Oh pancakes, how do I love thee? Let me count the ways… cornmeal, buckwheat, blueberry, oatmeal, lemon-ricotta …and let’s not forget gingerbread.
Not in the mood for apples? Make the compote with firm-ripe pears instead (and sub ginger for the cinnamon) or top your pancakes with a dollop of lemon curd instead.
1/4 cup brown sugar
1 tbsp baking powder
1 tsp baking soda
1 tsp each ground ginger & cinnamon
1/4 tsp each ground nutmeg, cloves & allspice
Zest of 1 lemon
Pinch fresh ground black pepper (optional)
3/4 cup milk
1/2 cup strong brewed black coffee
1/3 cup dark molasses
2 tbsp melted butter
In a large bowl, mix together flour, brown sugar, baking powder, spices, lemon zest, salt and pepper (if using). Set aside.

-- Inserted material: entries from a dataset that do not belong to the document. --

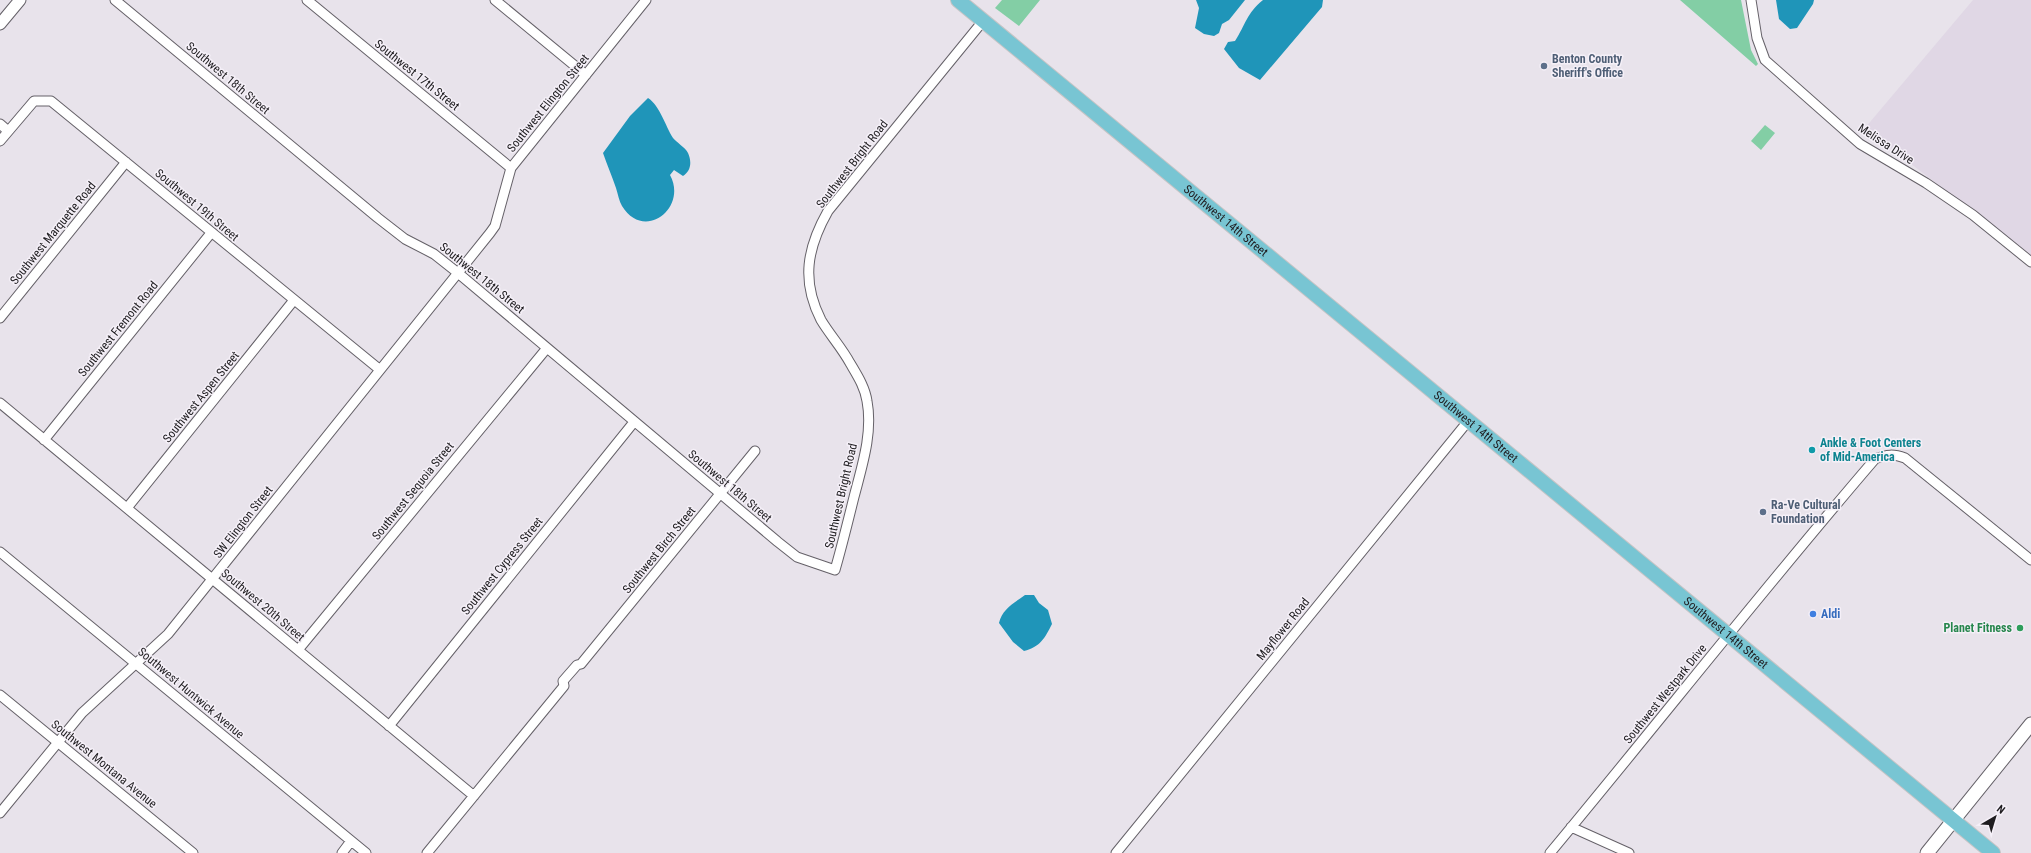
<svg xmlns="http://www.w3.org/2000/svg" width="2031" height="853" font-family="'Roboto Condensed',sans-serif">
<style>
.built{fill:#e0d7e5}
.green{fill:#83cea5}
.water{fill:#1f95b9}
.lines{fill:none;stroke-linecap:round;stroke-linejoin:round}
.minor-casing{stroke:#656168;stroke-width:11}
.tertiary-casing{stroke:#656168;stroke-width:13}
.secondary-casing{stroke:#656168;stroke-width:15}
.primary-casing{stroke:#c5c4c5;stroke-width:16}
.minor{stroke:#fff;stroke-width:9}
.tertiary{stroke:#fff;stroke-width:11}
.secondary{stroke:#fff;stroke-width:13}
.primary{stroke:#78c5d3;stroke-width:14}
.service-dot{fill:#5c6f8a;stroke:#f5f0f8;stroke-width:1.5}
.culture-dot{fill:#0f9aa8;stroke:#f5f0f8;stroke-width:1.5}
.shop-dot{fill:#3f7fe0;stroke:#f5f0f8;stroke-width:1.5}
.leisure-dot{fill:#2e9e5b;stroke:#f5f0f8;stroke-width:1.5}
.labels{text-anchor:middle;dominant-baseline:central;stroke-width:3;stroke-linejoin:round;paint-order:stroke}
.service-label{font-size:12px;font-weight:bold;fill:#4e5e75;stroke:#f5f0f8;text-anchor:start}
.street-label{font-size:12px;fill:#1f1d20;stroke:#f5f0f8}
.culture-label{font-size:12px;font-weight:bold;fill:#0d838f;stroke:#f5f0f8;text-anchor:start}
.shop-label{font-size:12px;font-weight:bold;fill:#366cbe;stroke:#f5f0f8;text-anchor:start}
.leisure-label{font-size:12px;font-weight:bold;fill:#27864d;stroke:#f5f0f8;text-anchor:end}
</style>
<rect width="100%" height="100%" fill="#e8e3eb"/>
<path class="built" d="M1973 0H2031V257L1865 128Z"/>
<path class="green" d="M1002 0H1040L1019 26 995 8Z
M1680 0H1741L1751 50 1758 64 1756 66Z
M1765 125 1775 133 1761 150 1751 141Z"/>
<path class="water" d="M1196 0H1245L1229 20 1222 24 1219 33 1214 36 1204 34 1195 28 1199 8Z
M1263 0H1323L1322 7 1260 80 1239 68 1224 49 1228 42 1235 41C1246 24 1246 14 1263 0Z
M1776 0H1814L1813 4 1797 28 1790 29 1779 19Z
M648 98C660 106 665 125 673 138 677 143 685 147 688 153 692 162 691 171 683 176L674 170 670 175C688 208 644 242 622 206 619 201 618 194 616 188 612 176 607 165 603 153L630 116Z
M1025 595H1034L1039 603 1048 610 1052 624C1045 638 1040 647 1024 651L1013 642 999 623C1002 609 1014 603 1025 595Z"/>
<g class="lines">
<g class="minor-casing">
<path id="minor" d="M115 0 378 218 405 239 434 254 458 273 778 542 797 557 835 570C842 546 848 521 854 497 862 466 873 433 867 401 865 387 857 375 850 363 842 348 830 335 821 320 801 281 807 248 828 211L983 21
M307 0 511 168
M495 0 586 75
M1751 0 1757 38 1765 60 1860 144 1926 183 1973 215 2031 262
M0 124 8 131
M0 141 34 101H51L379 369
M0 318 126 162
M0 403 474 796
M44 440 211 233
M127 508 294 300
M0 552 366 853
M298 650 547 348
M0 695 193 853
M389 726 634 422
M0 813 82 713 168 634 490 233 495 226 511 168 646 0
M1571 827 1629 853
M342 853 351 841
M427 853 564 686 563 681 577 665 581 664 755 451
M1116 853 1469 420
M1550 853C1659 722 1764 588 1875 459 1887 454 1894 454 1905 458L2031 560"/>
</g>
<g class="tertiary-casing">
<path id="tertiary" d="M0 24 20 0"/>
</g>
<g class="secondary-casing">
<path id="secondary" d="M1927 853 2031 724"/>
</g>
<g class="primary-casing">
<g id="primary">
<path id="s1" d="M958 0 1993 853"/>
</g>
</g>
<use href="#minor" class="minor"/>
<use href="#tertiary" class="tertiary"/>
<use href="#secondary" class="secondary"/>
<use href="#primary" class="primary"/>
</g>
<g class="service-dot">
<circle cx="1544" cy="66" r="4"/>
<circle cx="1763" cy="512" r="4"/>
</g>
<circle class="culture-dot" cx="1812" cy="450" r="4"/>
<circle class="shop-dot" cx="1813" cy="614" r="4"/>
<circle class="leisure-dot" cx="2020" cy="628" r="4"/>
<g class="labels">
<g class="service-label">
<text x="1552" y="59">Benton County<tspan x="1552" dy="14">Sheriff's Office</tspan></text>
<text x="1771" y="505">Ra-Ve Cultural<tspan x="1771" dy="14">Foundation</tspan></text>
</g>
<g class="street-label">
<text transform="translate(417 75) rotate(39)">Southwest 17th Street</text>
<text transform="translate(228 78) rotate(40)">Southwest 18th Street</text>
<text transform="translate(548 103) rotate(-51)">Southwest Elington Street</text>
<text transform="translate(1886 144) rotate(33)">Melissa Drive</text>
<text transform="translate(852 164) rotate(-52)">Southwest Bright Road</text>
<text transform="translate(197 205) rotate(40)">Southwest 19th Street</text>
<text stroke="none"><textPath href="#s1" startOffset="347">Southwest 14th Street</textPath></text>
<text transform="translate(53 233) rotate(-51)">Southwest Marquette Road</text>
<text transform="translate(482 278) rotate(39)">Southwest 18th Street</text>
<text transform="translate(118 329) rotate(-51)">Southwest Fremont Road</text>
<text transform="translate(201 397) rotate(-51)">Southwest Aspen Street</text>
<text stroke="none"><textPath href="#s1" startOffset="671">Southwest 14th Street</textPath></text>
<text transform="translate(730 486) rotate(40)">Southwest 18th Street</text>
<text transform="translate(413 491) rotate(-51)">Southwest Sequoia Street</text>
<text transform="translate(841 496) rotate(-77)">Southwest Bright Road</text>
<text transform="translate(243 522) rotate(-52)">SW Elington Street</text>
<text transform="translate(659 550) rotate(-51)">Southwest Birch Street</text>
<text transform="translate(502 566) rotate(-51)">Southwest Cypress Street</text>
<text transform="translate(263 605) rotate(40)">Southwest 20th Street</text>
<text transform="translate(1283 629) rotate(-51)">Mayflower Road</text>
<text stroke="none"><textPath href="#s1" startOffset="995">Southwest 14th Street</textPath></text>
<text transform="translate(191 693) rotate(40)">Southwest Huntwick Avenue</text>
<text transform="translate(1665 694) rotate(-51)">Southwest Westpark Drive</text>
<text transform="translate(104 764) rotate(39)">Southwest Montana Avenue</text>
</g>
<g class="culture-label">
<text x="1820" y="443">Ankle &amp; Foot Centers<tspan x="1820" dy="14">of Mid-America</tspan></text>
</g>
<g class="shop-label">
<text x="1821" y="614">Aldi</text>
</g>
<g class="leisure-label">
<text x="2012" y="628">Planet Fitness</text>
</g>
</g>
<g transform="translate(1995 817) rotate(38)" stroke="#f5f0f8" stroke-width="3" paint-order="stroke">
<path d="M0-3L7 15L0 10L-7 15Z" fill="#1f1d20"/>
<text y="-6" font-size="11" font-weight="bold" text-anchor="middle" fill="#1f1d20">N</text>
</g>
</svg>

In a second bowl, whisk together milk, coffee, egg, molasses, and melted butter. Add the flour mixture to the bowl, and mix until smooth and lump-free.
Heat a lightly oiled frying pan over medium heat. Using a 1/4 cup measure, pour the batter onto the hot pan, cooking for about 2-3 min per side, oiling the pan as needed between batches to prevent sticking. Serve piping hot with a spoonful of Chunky Apple Compote (see below).
Chunky Apple Compote
3 tbsp butter
6 apples, peeled, cored and cut into chunks
1/2 cup maple syrup
1 tsp ground cinnamon
Zest and juice of 1 lemon
Melt butter in a large saucepan set over medium-high heat. When butter is foamy, add the apples and cook, stirring occasionally, until the apples start to brown and caramelise, about 5-7 minutes. Add the remaining ingredients. Reduce heat to low and continue cooking, stirring frequently, for another 5 minutes or until the apples are softened.